Grand-Lahou/Accident de Liboli: 5 mesures fortes prises par la DGAM pour renforcer la sécurité sur les plans d’eau intérieurs
Dans la nuit du 30 juin au 1er juillet 2026, aux alentours de 23 heures, un drame s’est produit sur les eaux de Liboli, dans la région de Grand-Lahou. Une embarcation artisanale a chaviré, entraînant la mort de plusieurs passagers. Face à cette tragédie, la Direction Générale des Affaires Maritime a réagi en convoquant une réunion de crise ce jeudi 9 juillet 2026, présidée par le Directeur Général Adjoint chargé des affaires opérationnelles, le Colonel SANOGO Sékou. L’objectif de cette rencontre, qui s’est tenue à la salle des conférences de la DGAM, était double: faire un état des lieux précis de la situation et formuler des recommandations afin d’éviter que de tels drames ne se reproduisent.
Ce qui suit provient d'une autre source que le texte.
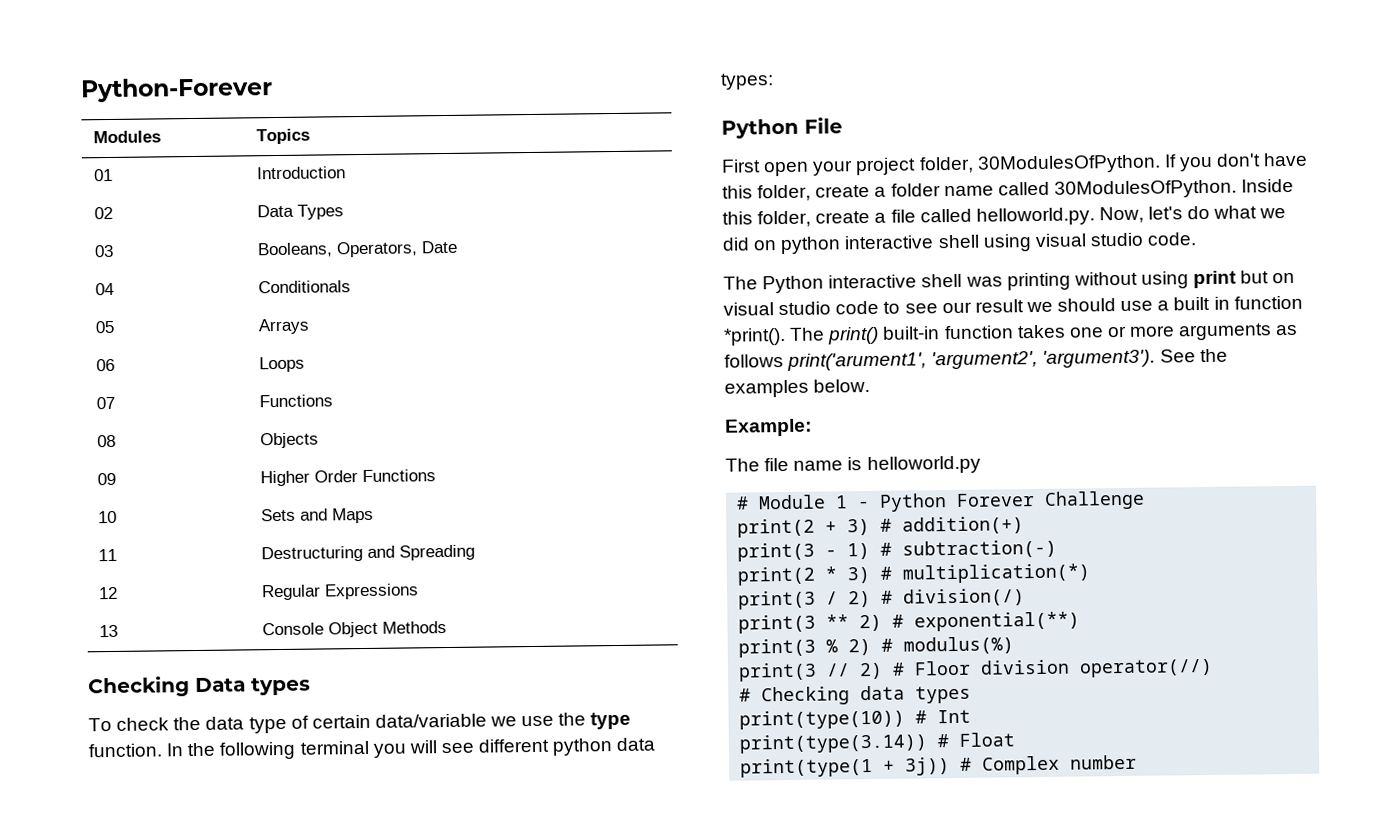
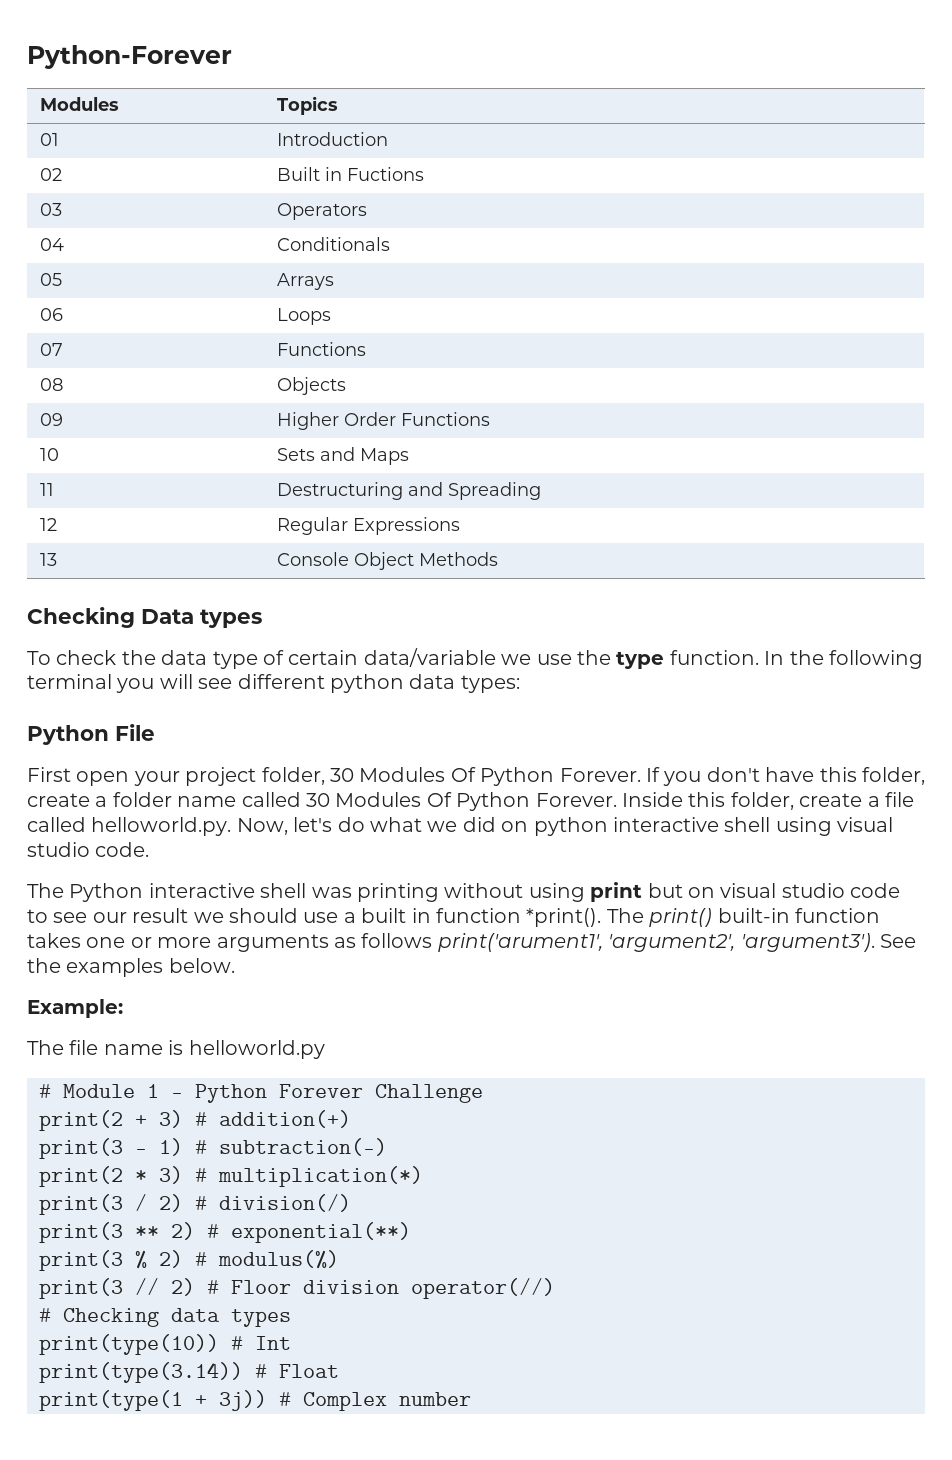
[257,204,345,220] [94,244,115,258] [257,240,459,258] Data Types // 03 | Booleans, Operators, Date -> [276,167,424,181] [39,203,62,216] [276,203,367,220] Built in Fuctions // 03 | Operators
[976,154,1161,174] 30ModulesOfPython. -> [330,767,641,786] 30 Modules Of Python Forever.
[1053,179,1237,199] 30ModulesOfPython. -> [306,792,617,811] 30 Modules Of Python Forever.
Le Colonel BAYA Charles, Directeur du BESMER, a présenté les premiers résultats de l’enquête menée sur les lieux du naufrage. Selon ses conclusions, l’accident de Liboli est exclusivement attribuable à des facteurs humains. Au-delà de ce cas particulier, le directeur du BESMER a dressé un bilan sombre de la navigation sur les voies d’eau intérieures ivoiriennes. Au cours des cinq dernières années, les services ont dénombré pas moins de 38 accidents de navigation, ayant causé la mort de 59 personnes.
Ces chiffres alarmants témoignent de la vulnérabilité des usagers et de la nécessité d’une action ferme et immédiate. À l’issue des débats, marqués par une vive inquiétude face à la recrudescence des accidents, la réunion a adopté une série de cinq recommandations visant à encadrer plus rigoureusement la navigation fluviale ot lacustre.
- Définition de plages horaires : La mise en place d’un cadre horaire strict pour la navigation sur les voies d’eau intérieure, afın de limiter les déplacements nocturnes particulièrement risqués.
- Interdiction des prescriptions avant départ : La cessation immédiate de toute dérogation ou prescription allégée avant l’appareillage pour toutes les embarcations, sur l’ensemble du territoire national.
- Révision des titres de circulation : Un réexamen complet de la procédure de délivrance des titres de circulation, afin de s’assurer que les navires et autres embarcations sont conformes et en état de navigabilité;
- Renforcement des contrôles : L’intensification des activités de police et de surveillance sur le terrain, notamment aux points de départ sensibles.
- Nouveau cadre juridique :
L’élaboration d’un projet de décision fixant une procédure claire et rigoureuse pour l’immatriculation des engins de navigation intérieure.
Des mesures pour permettre de réduire significativement le nombre d’incidents et d’offrir aux populations riveraines plus des garanties de sécurité. La DGAM s’engage à poursuivre ses efforts pour lutter contre les accidents sur les plans d’eau intérieurs.